WHY?

Former neural module network for VQA depends on a naive semantic parser to unroll the layout of the network. This paper suggests End-to-End Module Networks(N2NMN) to directly learn the layout from the data.

WHAT?

image

Layout policy select one of the predefined modules.

image

Instead of using semantic parser to get the layout for the modules from question, N2NMN use encoder-decoder structure to train them. RNN is used for question encoder and another RNN(with attention) is used for layout policy. Beam search is used to get the layout of the maximum probability.

image

The sequence of modules from decoder is mapped into a syntax tree using Reverse Polish Notation(the post-order traversal). Since the layout policy is not fully differentiable, REINFORCE algorithm is used to approximate the gradient. Entropy regularization(0.005) is used to encourage exploration.

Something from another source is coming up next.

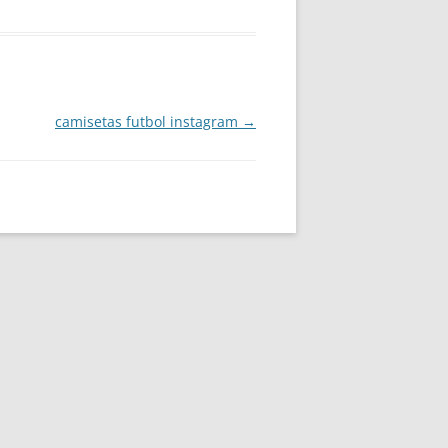
camisetas futbol instagram
→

Since learning the layout from the scratch is challenging, additional knowledge(expert policy) can be provided for initialization. KL-divergence between layout policy and expert policy is added to loss function.

So?

N2NMN showed better result than NMN on SHAPES, CLEVR and VQA. The expert policies of SHAPES and CLEVER are provided in the dataset, and stanford parser is used for VQA.

image

The layout policy is shown to learn the appropriate policy. Learning from expert policy is shown to be even better than cloning the expert policy.

image

Hu, Ronghang, et al. “Learning to reason: End-to-end module networks for visual question answering.” CoRR, abs/1704.05526 3 (2017).